So I have been developing SAP IDOC interfaces for nearly 20 years. Started with IDOC in the R/3 .0D days. I have seen a lot of really poorly configured IDOC scenarios. So here are 5 things I always do when configuring IDOC.
Here are 5 things you should do with SAP IDOC Interface Design:
- I never use the delivered message type. What do I mean by that? You are implementing an outbound ORDERS interfaces so the standard SAP message type and IDOC type delivered would be ORDERS:ORDERS05. I always immediately configure a new message type. Something as simple as ZORDERS:ORDERS05 but usually something a little more complex like /xstream/orders_web or zorders_web. So you are saying why would you do that when you can just use the standard delivered message. There are a number of really good reasons; 1) You are most likely not the only one that will need to use this interfaces. 2) When enhancing the interfaces which you will most likely need to do you will potentially impact others leveraging it or they will impact you. 3) Most third parties developing integration into SAP for their respective products don’t really know what they are doing and use the standard names and therefore end up impacting your particular integration scenario with their changes. 4) You always have the standard vanilla interface to benchmark against in future development and troubleshooting. 5) You can organize your naming across multiple teams / integrated systems so that message type allows you to quickly see what system is using what transaction. Specifically you want to look at all orders for all integrated systems. You can see this if you name your message types in a smart way. NOTE: Just because you renamed the message type doesn’t mean you have created a custom interface. You have just given it a new logical name. I have had this argument a number of times over the years where Chicken-Little goes running around saying all the integration is custom and we are not using standard SAP interface, not true we are using a standard interface with a new logical name.
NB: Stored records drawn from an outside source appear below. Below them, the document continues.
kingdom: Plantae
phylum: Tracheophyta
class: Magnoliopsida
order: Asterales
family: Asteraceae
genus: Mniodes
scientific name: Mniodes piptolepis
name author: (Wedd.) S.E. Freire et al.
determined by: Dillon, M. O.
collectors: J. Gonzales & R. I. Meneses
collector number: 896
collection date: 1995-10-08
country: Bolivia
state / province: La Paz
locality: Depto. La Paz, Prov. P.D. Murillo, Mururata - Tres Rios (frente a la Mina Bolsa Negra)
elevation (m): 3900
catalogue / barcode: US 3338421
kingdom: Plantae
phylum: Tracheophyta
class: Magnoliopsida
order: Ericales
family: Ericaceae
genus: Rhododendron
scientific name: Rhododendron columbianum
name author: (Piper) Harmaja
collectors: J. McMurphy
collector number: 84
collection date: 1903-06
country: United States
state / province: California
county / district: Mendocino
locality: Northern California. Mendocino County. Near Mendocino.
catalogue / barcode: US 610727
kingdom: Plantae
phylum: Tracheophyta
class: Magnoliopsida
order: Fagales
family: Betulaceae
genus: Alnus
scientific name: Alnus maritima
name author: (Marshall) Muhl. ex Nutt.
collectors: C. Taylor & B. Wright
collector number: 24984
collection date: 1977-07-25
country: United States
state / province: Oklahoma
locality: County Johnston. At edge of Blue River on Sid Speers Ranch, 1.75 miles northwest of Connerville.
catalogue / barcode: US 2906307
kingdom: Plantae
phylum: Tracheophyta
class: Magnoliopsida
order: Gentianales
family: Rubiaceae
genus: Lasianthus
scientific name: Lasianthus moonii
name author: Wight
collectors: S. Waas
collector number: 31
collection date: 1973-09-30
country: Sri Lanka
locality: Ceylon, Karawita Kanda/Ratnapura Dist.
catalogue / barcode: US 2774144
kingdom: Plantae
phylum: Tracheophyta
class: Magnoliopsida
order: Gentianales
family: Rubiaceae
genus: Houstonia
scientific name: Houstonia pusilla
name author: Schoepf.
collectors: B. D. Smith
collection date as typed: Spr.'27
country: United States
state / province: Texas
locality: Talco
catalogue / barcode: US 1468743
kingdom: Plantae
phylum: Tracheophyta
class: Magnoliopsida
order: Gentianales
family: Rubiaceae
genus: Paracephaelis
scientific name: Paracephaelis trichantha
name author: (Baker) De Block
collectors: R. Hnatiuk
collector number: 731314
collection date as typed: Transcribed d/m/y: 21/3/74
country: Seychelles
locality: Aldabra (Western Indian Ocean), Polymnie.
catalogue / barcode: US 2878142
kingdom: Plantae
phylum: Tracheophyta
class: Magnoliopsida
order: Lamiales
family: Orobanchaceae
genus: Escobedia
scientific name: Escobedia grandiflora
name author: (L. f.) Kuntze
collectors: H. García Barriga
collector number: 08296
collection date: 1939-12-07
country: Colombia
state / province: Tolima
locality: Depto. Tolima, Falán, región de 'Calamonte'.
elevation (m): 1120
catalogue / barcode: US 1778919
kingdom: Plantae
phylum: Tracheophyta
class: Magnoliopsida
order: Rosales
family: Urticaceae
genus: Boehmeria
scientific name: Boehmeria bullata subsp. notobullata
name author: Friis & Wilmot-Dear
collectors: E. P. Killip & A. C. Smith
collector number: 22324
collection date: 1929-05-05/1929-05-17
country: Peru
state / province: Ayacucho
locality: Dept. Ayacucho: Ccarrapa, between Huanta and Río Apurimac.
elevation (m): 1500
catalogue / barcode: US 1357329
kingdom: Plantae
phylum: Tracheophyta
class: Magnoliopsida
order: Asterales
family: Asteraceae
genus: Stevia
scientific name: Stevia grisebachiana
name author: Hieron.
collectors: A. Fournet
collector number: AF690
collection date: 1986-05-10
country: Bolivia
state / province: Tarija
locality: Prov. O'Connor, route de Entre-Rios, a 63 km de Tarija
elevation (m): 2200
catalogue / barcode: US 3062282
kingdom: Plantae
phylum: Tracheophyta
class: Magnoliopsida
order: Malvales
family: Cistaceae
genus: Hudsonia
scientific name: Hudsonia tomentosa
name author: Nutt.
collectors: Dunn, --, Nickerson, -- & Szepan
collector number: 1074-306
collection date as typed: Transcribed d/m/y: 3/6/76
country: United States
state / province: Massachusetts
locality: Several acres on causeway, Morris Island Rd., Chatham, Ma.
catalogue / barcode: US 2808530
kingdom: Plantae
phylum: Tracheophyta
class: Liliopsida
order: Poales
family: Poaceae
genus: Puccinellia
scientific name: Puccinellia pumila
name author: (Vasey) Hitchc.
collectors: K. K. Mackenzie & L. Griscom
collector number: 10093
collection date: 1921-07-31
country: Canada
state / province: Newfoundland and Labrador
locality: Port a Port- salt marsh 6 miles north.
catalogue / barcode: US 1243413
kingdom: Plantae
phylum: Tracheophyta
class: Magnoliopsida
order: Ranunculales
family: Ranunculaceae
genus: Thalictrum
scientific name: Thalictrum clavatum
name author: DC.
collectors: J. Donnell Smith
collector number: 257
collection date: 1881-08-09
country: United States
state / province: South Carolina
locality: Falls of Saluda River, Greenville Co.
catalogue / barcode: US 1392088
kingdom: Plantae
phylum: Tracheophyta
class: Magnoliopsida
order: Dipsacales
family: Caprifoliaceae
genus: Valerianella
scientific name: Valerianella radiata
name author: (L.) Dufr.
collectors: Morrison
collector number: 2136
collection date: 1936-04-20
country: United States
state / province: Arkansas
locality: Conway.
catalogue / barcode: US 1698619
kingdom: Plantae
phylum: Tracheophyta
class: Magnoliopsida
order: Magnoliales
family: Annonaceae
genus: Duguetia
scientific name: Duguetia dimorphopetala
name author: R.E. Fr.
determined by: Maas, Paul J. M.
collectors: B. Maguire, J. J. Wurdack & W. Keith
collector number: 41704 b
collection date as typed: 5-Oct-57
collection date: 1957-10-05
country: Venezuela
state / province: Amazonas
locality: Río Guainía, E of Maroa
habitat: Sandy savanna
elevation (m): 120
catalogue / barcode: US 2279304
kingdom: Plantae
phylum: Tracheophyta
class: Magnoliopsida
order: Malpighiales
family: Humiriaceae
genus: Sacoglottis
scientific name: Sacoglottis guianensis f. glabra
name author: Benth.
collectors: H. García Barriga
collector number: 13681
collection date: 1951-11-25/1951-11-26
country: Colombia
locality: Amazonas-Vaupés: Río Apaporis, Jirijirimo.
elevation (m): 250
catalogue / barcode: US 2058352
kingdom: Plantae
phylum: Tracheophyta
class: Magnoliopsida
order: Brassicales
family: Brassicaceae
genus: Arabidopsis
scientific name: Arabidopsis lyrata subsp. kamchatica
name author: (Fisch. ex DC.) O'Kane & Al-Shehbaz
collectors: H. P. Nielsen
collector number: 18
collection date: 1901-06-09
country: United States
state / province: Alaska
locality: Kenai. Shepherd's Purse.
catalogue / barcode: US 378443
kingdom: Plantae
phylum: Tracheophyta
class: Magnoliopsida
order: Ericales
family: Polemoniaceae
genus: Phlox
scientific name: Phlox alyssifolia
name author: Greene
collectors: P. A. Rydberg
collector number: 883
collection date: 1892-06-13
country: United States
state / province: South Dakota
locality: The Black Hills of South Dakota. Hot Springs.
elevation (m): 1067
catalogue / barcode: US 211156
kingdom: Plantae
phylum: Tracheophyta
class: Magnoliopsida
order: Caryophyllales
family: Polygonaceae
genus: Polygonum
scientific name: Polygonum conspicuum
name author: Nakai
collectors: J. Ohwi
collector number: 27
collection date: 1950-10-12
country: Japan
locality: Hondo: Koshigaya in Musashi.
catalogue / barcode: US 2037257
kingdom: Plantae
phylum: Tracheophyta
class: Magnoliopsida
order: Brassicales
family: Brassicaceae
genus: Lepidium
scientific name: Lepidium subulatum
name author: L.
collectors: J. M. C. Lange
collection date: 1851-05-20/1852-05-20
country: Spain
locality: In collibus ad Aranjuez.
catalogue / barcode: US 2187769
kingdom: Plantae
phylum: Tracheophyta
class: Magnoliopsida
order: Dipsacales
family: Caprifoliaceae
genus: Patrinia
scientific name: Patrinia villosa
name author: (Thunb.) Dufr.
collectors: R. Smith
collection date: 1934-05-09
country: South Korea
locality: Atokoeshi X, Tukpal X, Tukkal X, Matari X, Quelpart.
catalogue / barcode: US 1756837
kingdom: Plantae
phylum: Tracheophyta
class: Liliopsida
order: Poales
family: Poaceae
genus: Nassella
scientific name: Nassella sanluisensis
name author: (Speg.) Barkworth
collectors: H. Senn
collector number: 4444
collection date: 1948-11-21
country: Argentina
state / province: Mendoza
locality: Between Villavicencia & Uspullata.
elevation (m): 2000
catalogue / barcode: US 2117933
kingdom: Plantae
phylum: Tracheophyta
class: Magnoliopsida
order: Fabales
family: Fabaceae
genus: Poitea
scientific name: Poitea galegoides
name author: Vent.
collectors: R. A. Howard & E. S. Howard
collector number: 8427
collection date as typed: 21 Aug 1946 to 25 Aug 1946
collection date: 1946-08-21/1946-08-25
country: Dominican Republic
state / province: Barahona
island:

- If you enhance an inbound or outbound processing routine WE41 and WE42 (even if you just implemented a user exit) create a new process code, even if it is not required. Again good reasons for this; 1) Allows you to keep your processing isolated from other processing. 2) It is an immediate clue to support teams that something non standard is not running. 3) If you do modify processing as a result of your change you can always flip back to the standard to look at how the standard code behaves.
- Never use immediate processing on partner profile WE20 in production. EVER!!! (I could write a book on all the bad things that can and will happen)
- When enhancing inbound IDOC interfaces use pre and post processing wrapper around standard processing routine when possible instead of enhancements or exits. When an IDOC is posted or created via Change Pointers or Message Control they are typically processed through standard function. These functions often have built in exits and many enhancement points that allow you to modify standard IDOC processing. There are cases where these exits and enhancement points are required and the logical choice for implementing your specific change. However in my experience I have found that wrapping a standard function with a wrapper function usually can get the job done. Why do I like wrappers better? Because they are easier to find and trouble shoot. The processing is either before or after entering the standard processing function and is contained to one place. I have seen instances where 3 plus exits / enhancements have been implemented and causing issues. Digging though the code to find the custom code causing the issue can be very time consuming. Again there are some things where a wrapper just will not work, in those consider wrapping the function and using it to document the specific exits / enhancements you are using, because 5 years after you write your enhancement the poor support guy following in your foot steps will never be able to find the documentation you created and saved in Solution Manager. Technically you most likely can not find the documentation you created and saved in solution manager.
- Unless you are sending sensitive data, you have unimaginable data volumes, or you are implementing a standard IDOC scenario that generates a ton of segment data that you just don’t need, avoid using IDOC filter techniques. Specifically IDOC message reduction, IDOC segment filters, and IDOC views. 20 years ago these features where important to control network volume and storage volume. Today both network traffic and storage load are pretty insignificant when designed correctly and just make your life more difficult when maintaining the interface. Most IDOCs go through a middleware tool, the mapping layer is often a natural IDOC filter to map only the data you need. If you apply filters upstream of middleware and then someone requests some of the data that was filtered upstream you have to make 2 changes. You need to unfilter the data then you have to update the mapping. Again only place I apply filters today is with sensitive data that I do not need in mapping and would prefer not to expose in the middleware layer. BTW I have most likely said the opposite in previously published documents 10-15 years ago, that is because 10-15 years ago IDOC load was a real factor on overall system load.
One more thing to consider. Pick the right technology for your integration. There are so many approaches that can be used to integrate with SAP. In almost all cases a file based interface is the wrong choice, the problems they create from a support perspective are huge. If you require an Asynchronous feed you need to consider IDOCs or PROXY’s. If you require Synchronous communication you can consider direct RFC, BAPI, Web Services, or SAP Gateway O-Data Services. Each SAP integration technology has their strengths and weaknesses so pick the one that best fits your requirements and your overall infrastructure strategy.